Gene content associated with specific functional activities in Acyrthosiphon pisum- and Bemisia tabaci-associated Hamiltonella defensa. These include: amino acid biosynthesis* and transport (brown boxes), Type 3 secretory systems (T3SS SPI-1, SPI-2) and their effectors (blue boxes), the H. defensa pathogenicity** cluster (aqua boxes), APSE toxins (olive boxes), Type 1 secretory system (T1SS) and effectors in the RTX toxin family, a putative group 2 T1SS plus effectors (purple boxes), other transporters with predicted functions in acquisition of growth factor including vitamins (light green boxes), and Type 2 and Type 4 secretory systems (T2SS, T4SS), Tight adherence (Tad) transport system, and Type VI pilus (T4P) components (red boxes)***. For each strain, a colored box indicates the gene is intact and putatively functional, an open box indicates the gene is absent, and a gray box indicates the gene is present but pseudogenized.

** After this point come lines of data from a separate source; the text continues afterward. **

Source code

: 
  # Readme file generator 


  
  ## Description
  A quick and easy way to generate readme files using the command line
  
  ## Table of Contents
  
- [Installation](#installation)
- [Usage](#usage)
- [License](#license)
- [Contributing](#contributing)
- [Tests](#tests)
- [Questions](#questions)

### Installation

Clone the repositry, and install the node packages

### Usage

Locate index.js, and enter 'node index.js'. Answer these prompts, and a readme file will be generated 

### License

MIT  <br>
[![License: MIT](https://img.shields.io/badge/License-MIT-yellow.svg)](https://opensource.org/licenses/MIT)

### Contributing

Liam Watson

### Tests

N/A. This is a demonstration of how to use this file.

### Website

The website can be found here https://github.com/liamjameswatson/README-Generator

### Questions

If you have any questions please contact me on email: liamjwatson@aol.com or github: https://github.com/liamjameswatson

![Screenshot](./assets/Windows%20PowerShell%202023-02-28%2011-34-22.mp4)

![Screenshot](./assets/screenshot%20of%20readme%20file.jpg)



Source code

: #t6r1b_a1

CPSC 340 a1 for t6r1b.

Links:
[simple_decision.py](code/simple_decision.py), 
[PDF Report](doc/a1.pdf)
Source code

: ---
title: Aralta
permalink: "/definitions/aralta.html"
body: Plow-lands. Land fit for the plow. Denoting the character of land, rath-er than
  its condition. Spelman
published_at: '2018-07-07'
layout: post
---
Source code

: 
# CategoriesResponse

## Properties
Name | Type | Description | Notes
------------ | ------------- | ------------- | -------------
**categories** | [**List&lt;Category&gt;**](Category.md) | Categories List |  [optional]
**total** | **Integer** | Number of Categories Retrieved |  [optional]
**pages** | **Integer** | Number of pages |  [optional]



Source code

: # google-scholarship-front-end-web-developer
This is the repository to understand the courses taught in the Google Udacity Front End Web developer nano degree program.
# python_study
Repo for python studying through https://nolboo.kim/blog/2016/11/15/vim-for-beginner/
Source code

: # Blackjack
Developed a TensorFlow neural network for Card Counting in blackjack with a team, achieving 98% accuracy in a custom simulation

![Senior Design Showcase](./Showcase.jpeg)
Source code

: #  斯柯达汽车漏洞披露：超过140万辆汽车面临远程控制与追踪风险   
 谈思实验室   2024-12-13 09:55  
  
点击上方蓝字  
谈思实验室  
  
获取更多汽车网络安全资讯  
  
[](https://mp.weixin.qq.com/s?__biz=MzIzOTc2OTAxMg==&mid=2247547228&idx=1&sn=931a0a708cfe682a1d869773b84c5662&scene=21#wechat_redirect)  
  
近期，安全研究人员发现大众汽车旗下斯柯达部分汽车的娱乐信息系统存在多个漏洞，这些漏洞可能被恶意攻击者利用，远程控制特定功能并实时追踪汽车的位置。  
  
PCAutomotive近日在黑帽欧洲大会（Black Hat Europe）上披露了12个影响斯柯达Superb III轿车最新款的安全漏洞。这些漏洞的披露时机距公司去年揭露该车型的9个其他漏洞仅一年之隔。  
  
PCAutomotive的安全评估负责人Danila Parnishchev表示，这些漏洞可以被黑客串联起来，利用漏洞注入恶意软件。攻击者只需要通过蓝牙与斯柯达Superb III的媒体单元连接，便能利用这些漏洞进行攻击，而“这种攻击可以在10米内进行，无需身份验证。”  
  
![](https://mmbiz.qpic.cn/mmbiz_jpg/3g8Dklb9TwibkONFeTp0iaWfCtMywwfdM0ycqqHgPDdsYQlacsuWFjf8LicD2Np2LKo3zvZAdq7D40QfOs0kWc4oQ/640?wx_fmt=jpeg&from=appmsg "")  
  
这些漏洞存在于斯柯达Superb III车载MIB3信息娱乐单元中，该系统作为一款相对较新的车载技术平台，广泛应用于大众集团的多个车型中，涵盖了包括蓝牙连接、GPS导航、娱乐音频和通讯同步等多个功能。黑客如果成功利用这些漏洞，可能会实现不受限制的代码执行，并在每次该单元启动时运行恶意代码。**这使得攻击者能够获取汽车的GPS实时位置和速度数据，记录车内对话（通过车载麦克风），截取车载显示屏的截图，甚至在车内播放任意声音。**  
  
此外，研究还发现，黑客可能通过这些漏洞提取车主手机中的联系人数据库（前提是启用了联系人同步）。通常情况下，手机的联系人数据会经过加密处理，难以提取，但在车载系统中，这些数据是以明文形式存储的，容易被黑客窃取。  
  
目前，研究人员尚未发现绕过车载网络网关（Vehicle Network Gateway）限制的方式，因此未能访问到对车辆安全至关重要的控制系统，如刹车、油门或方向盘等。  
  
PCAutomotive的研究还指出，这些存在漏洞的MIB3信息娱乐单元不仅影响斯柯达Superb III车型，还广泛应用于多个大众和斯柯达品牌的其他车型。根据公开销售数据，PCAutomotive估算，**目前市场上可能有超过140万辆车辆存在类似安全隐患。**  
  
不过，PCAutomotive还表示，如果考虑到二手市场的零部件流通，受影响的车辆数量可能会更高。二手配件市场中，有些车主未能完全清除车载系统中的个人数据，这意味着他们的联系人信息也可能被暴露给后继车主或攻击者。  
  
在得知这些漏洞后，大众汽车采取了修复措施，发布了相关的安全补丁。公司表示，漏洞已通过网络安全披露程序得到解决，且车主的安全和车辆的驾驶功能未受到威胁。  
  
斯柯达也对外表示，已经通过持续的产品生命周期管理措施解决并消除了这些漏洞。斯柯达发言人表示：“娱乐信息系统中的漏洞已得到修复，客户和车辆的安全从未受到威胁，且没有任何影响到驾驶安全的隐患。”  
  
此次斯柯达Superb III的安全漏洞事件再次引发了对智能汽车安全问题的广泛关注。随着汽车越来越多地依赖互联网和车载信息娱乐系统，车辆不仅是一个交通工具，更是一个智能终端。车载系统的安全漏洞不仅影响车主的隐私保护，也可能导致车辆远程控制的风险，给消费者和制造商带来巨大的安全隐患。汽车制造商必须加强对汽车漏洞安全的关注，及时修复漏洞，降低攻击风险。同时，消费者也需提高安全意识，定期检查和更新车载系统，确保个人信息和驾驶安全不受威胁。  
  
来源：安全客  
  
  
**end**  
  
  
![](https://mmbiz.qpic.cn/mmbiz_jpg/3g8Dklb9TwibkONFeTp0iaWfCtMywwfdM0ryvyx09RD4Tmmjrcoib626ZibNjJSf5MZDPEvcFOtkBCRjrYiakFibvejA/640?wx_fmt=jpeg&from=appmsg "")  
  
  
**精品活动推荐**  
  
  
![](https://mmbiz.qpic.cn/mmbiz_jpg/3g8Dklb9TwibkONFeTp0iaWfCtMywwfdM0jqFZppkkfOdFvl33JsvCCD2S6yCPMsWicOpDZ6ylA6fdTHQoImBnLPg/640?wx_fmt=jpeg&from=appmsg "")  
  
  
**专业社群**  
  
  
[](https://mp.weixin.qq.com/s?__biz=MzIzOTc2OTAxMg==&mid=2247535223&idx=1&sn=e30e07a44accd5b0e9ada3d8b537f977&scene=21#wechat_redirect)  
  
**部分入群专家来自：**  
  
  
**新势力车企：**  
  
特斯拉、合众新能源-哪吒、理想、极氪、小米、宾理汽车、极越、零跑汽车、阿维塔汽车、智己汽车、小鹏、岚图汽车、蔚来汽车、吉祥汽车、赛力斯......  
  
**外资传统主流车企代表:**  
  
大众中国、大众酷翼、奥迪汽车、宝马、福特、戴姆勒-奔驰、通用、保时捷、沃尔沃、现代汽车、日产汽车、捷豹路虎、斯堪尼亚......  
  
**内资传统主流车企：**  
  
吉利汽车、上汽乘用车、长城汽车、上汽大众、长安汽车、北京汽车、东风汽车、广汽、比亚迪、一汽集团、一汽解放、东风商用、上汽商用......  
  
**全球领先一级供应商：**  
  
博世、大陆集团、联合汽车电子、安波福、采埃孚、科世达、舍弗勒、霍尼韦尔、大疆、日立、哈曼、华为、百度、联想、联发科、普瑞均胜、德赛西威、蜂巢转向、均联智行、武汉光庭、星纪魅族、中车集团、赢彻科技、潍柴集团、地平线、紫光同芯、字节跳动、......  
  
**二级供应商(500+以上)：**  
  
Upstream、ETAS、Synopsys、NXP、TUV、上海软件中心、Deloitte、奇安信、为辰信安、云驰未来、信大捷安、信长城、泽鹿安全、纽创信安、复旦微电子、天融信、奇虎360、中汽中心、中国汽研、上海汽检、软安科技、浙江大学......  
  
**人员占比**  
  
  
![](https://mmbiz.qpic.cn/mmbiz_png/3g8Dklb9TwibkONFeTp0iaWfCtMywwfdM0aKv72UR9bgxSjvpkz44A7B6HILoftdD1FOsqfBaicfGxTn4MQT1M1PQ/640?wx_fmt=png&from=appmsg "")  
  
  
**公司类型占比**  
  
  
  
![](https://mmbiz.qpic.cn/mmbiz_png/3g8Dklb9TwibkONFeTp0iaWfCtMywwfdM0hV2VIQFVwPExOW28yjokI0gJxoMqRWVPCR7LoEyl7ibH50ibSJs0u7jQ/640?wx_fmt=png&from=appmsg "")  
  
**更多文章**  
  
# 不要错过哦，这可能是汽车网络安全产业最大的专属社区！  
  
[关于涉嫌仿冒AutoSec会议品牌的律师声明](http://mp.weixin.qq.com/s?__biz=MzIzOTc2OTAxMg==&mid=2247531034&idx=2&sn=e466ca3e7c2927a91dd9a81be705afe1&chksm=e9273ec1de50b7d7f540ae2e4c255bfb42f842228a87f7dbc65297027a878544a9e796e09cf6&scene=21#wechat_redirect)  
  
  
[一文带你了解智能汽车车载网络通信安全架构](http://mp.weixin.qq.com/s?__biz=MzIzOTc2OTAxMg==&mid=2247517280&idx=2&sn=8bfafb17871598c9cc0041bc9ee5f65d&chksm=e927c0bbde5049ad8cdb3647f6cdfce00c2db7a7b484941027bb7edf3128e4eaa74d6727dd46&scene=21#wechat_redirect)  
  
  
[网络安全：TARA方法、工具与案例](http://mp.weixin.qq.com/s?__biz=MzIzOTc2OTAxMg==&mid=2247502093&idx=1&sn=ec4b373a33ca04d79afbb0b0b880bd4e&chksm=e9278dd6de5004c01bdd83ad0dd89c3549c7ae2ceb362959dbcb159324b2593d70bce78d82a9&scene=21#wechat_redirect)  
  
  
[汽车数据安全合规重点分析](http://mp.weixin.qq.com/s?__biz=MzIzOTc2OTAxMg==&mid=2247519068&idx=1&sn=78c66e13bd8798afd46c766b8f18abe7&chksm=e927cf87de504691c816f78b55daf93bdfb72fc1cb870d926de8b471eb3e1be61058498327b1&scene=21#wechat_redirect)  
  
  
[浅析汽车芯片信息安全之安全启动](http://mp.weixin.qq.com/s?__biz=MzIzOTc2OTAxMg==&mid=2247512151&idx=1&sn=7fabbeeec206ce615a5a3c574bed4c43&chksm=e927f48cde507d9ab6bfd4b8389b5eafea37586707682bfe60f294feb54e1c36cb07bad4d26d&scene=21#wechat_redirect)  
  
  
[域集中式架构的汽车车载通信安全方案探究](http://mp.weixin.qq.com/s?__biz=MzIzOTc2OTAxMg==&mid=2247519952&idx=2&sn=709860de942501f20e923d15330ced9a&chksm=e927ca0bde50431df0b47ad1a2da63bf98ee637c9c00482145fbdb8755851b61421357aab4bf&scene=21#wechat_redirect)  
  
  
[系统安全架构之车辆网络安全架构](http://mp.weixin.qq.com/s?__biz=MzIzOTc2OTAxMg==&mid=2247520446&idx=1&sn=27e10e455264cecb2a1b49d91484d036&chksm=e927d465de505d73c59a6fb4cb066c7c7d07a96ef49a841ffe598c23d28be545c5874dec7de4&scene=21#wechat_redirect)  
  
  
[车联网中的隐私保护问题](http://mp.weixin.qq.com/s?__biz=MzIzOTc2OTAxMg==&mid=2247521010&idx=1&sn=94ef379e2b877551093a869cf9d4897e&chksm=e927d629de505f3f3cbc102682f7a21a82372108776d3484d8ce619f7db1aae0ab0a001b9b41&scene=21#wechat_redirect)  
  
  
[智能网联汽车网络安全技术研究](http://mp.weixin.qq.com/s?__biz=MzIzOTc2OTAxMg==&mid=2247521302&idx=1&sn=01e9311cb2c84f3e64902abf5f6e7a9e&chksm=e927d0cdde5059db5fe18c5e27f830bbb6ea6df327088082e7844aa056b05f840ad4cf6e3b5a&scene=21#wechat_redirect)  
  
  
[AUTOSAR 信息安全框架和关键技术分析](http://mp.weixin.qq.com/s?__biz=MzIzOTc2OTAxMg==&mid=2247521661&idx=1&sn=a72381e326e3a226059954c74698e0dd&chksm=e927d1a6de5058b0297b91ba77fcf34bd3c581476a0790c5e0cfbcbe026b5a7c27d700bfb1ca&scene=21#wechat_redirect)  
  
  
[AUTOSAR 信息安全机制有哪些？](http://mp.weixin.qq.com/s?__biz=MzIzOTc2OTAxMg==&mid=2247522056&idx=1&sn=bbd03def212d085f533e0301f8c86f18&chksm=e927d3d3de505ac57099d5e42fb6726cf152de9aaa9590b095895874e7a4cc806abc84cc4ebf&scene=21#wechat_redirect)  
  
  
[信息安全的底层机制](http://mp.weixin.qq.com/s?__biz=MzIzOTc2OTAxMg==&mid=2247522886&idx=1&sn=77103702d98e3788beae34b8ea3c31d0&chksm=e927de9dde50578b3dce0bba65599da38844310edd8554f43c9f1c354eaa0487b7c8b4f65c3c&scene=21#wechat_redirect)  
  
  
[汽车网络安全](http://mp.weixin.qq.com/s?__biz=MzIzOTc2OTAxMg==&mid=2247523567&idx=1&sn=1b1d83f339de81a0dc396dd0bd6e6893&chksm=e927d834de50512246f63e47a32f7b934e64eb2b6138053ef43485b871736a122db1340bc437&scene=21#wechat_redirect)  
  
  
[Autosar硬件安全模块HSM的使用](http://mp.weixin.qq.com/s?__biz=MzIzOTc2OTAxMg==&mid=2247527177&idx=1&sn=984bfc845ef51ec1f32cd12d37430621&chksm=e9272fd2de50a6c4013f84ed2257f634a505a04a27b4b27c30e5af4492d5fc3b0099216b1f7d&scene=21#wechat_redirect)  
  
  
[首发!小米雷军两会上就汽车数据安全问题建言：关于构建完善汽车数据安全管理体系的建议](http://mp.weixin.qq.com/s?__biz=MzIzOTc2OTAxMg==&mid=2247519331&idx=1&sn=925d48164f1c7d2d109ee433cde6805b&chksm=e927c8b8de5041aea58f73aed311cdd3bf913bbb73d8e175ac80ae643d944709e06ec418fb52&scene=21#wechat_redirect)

Pseudogenization by point mutation is indicated by a black dot while pseudogenization by MGE-associated breakage is indicated by a vertical line. * Open boxes present in all strains regarding genes from amino acids biosynthesis correspond to genes present in Buchnera aphidicola (adapted from Rao et al. 2015). ** H. defensa pathogenicity refers to the gene cluster on pHDA2C.1 and pHDAS3.1 with similarity to the Serratia entomophila lysis cluster on the plasmid pADAP. *** Genes present in T4SS-, Tad-, and T4P-related boxes correspond to genes with similarities with T4SS, Tad, and T4P identified by our annotation pipeline but were not identified by the specific secretion system prediction tool TXSScan (Abby et al. 2016).

Fig. 5.—

Transcriptional profiling by RNAseq of in vitro cultured A2C, AS3, and ZA17. For each strain, RPKM values (log10) are ordered from highest (red) to lowest (green) for all CDSs (gray bars) and ncRNAs (blue bars) in the main chromosome (left) and extrachromosomal plasmids (right). CDSs that have been pseudogenized by point mutation or MGE insertion (Broken CDS) are indicated. CDSs and ncRNAs in APSEs, other phage and plasmid islands, transposable elements, or palindromic regions are also indicated.